A number of subject-specific skills are to be expected of all graduates. Most of these will be formally assessed at some stage during the degree programme. However, it must be recognised that some are not necessarily susceptible to explicit assessment. Some pervade all mathematical activity and will be reflected in assessments focused on many areas of subject content.
Graduates will have the ability to demonstrate knowledge of key mathematical concepts and topics, both explicitly and by applying them to the solution of problems. They will be able to comprehend problems, abstract the essentials of problems and formulate them mathematically and in symbolic form so as to facilitate their analysis and solution, and grasp how mathematical processes may be applied to them, including where appropriate an understanding that this might give only a partial solution. They will be able to select and apply appropriate mathematical processes. They will be able to construct and develop logical mathematical arguments with clear identification of assumptions and conclusions. Where appropriate, they will be able to use computational and more general IT facilities as an aid to mathematical processes and for acquiring any further information that is needed and is available. They will be able to present their mathematical arguments and the conclusions from them with accuracy and clarity.

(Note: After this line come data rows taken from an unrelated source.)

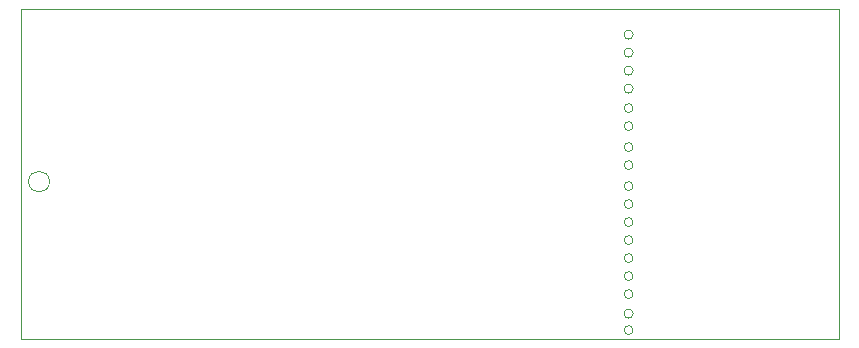
<source format=gbr>
G04 #@! TF.GenerationSoftware,KiCad,Pcbnew,(5.1.0)-1*
G04 #@! TF.CreationDate,2019-05-01T15:09:39-04:00*
G04 #@! TF.ProjectId,PicoTrackerWSPR1Rev4,5069636f-5472-4616-936b-657257535052,rev?*
G04 #@! TF.SameCoordinates,Original*
G04 #@! TF.FileFunction,Profile,NP*
%FSLAX46Y46*%
G04 Gerber Fmt 4.6, Leading zero omitted, Abs format (unit mm)*
G04 Created by KiCad (PCBNEW (5.1.0)-1) date 2019-05-01 15:09:39*
%MOMM*%
%LPD*%
G04 APERTURE LIST*
%ADD10C,0.100000*%
G04 APERTURE END LIST*
D10*
X53975000Y-62230000D02*
X53975000Y-63500000D01*
X123190000Y-62230000D02*
X123190000Y-63500000D01*
X53975000Y-90170000D02*
X53975000Y-63500000D01*
X123190000Y-90170000D02*
X53975000Y-90170000D01*
X123190000Y-63500000D02*
X123190000Y-90170000D01*
X53975000Y-62230000D02*
X123190000Y-62230000D01*
X105791021Y-89408000D02*
G75*
G03X105791021Y-89408000I-381021J0D01*
G01*
X105791021Y-64389000D02*
G75*
G03X105791021Y-64389000I-381021J0D01*
G01*
X105791021Y-65913000D02*
G75*
G03X105791021Y-65913000I-381021J0D01*
G01*
X105791021Y-67437000D02*
G75*
G03X105791021Y-67437000I-381021J0D01*
G01*
X105791021Y-68961000D02*
G75*
G03X105791021Y-68961000I-381021J0D01*
G01*
X105791021Y-70612000D02*
G75*
G03X105791021Y-70612000I-381021J0D01*
G01*
X105791021Y-72136000D02*
G75*
G03X105791021Y-72136000I-381021J0D01*
G01*
X105791021Y-73914000D02*
G75*
G03X105791021Y-73914000I-381021J0D01*
G01*
X105791021Y-75438000D02*
G75*
G03X105791021Y-75438000I-381021J0D01*
G01*
X105791021Y-77216000D02*
G75*
G03X105791021Y-77216000I-381021J0D01*
G01*
X105791021Y-78740000D02*
G75*
G03X105791021Y-78740000I-381021J0D01*
G01*
X105791021Y-80264000D02*
G75*
G03X105791021Y-80264000I-381021J0D01*
G01*
X105791021Y-81788000D02*
G75*
G03X105791021Y-81788000I-381021J0D01*
G01*
X105791021Y-83312000D02*
G75*
G03X105791021Y-83312000I-381021J0D01*
G01*
X105791021Y-86360000D02*
G75*
G03X105791021Y-86360000I-381021J0D01*
G01*
X105791021Y-84836000D02*
G75*
G03X105791021Y-84836000I-381021J0D01*
G01*
X105791021Y-88011000D02*
G75*
G03X105791021Y-88011000I-381021J0D01*
G01*
X56388000Y-76835000D02*
G75*
G03X56388000Y-76835000I-889000J0D01*
G01*
M02*

</source>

Graduates will possess general study skills, particularly including the ability to learn independently using a variety of media which might include books, learned journals, the internet and so on. They will also be able to work independently with patience and persistence, pursuing the solution of a problem to its conclusion. They will have good general skills of time-management and organisation. They will be adaptable, in particular displaying readiness to address new problems from new areas. They will be able to transfer knowledge from one context to another, to assess problems logically and to approach them analytically. They will have highly developed skills of numeracy, including being thoroughly comfortable with numerate concepts and arguments in all stages of work. They will have general IT skills, such as word processing, use of the internet and the ability to obtain information. They will also have general communication skills, such as the ability to write coherently and communicate results clearly.

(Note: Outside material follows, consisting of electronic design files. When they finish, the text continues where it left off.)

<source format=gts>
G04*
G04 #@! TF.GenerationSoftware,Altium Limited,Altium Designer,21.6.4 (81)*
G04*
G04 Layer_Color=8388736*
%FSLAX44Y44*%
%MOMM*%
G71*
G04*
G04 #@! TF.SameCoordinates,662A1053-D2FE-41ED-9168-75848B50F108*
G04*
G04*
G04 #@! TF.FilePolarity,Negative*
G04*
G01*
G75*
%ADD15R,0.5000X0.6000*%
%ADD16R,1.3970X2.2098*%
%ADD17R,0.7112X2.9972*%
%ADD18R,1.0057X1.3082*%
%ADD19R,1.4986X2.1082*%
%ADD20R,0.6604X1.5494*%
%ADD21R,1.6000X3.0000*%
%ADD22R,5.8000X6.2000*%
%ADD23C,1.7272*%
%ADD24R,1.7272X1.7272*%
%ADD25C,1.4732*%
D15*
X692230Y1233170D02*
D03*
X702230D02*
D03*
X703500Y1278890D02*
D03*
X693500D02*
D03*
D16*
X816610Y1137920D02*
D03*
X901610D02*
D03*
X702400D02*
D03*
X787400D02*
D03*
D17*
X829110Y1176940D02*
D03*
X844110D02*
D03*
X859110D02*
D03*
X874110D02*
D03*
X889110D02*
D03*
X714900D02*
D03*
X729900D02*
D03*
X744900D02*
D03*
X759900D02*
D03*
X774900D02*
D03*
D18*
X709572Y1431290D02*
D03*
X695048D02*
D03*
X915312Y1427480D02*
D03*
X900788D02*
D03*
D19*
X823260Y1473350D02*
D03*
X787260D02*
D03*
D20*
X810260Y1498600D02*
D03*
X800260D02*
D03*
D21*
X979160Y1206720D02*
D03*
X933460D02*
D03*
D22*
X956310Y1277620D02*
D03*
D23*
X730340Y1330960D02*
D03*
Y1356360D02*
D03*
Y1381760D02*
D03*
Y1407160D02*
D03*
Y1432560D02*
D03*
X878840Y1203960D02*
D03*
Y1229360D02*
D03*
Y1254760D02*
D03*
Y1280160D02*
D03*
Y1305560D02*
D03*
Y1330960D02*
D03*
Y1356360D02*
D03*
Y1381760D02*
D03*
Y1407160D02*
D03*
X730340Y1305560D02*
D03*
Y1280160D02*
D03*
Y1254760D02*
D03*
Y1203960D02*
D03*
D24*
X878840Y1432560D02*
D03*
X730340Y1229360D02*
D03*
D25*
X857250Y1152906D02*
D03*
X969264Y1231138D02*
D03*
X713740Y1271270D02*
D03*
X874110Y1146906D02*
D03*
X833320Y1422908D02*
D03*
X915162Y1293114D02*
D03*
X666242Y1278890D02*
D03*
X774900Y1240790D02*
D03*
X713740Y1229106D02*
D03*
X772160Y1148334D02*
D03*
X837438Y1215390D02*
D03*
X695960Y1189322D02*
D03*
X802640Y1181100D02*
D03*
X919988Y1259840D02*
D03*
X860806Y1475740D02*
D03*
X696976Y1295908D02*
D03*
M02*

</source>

Typical career destinations for Chester's mathematics postgraduates include:
Commerce and industry
Management and Administration
Research (PhD studies)
The University is committed to the promotion of diversity, equality and inclusion in all its forms; through different ideas and perspectives, age, disability, gender reassignment, marriage and civil partnership, pregnancy and maternity, race, religion or belief, sex and sexual orientation. We are, in particular, committed to widening access to higher education. Within an ethically aware and professional environment, we acknowledge our responsibilities to promote freedom of enquiry and scholarly expression.
The programme is delivered in English and provided the student has attained the defined standard there are no other cultural issues.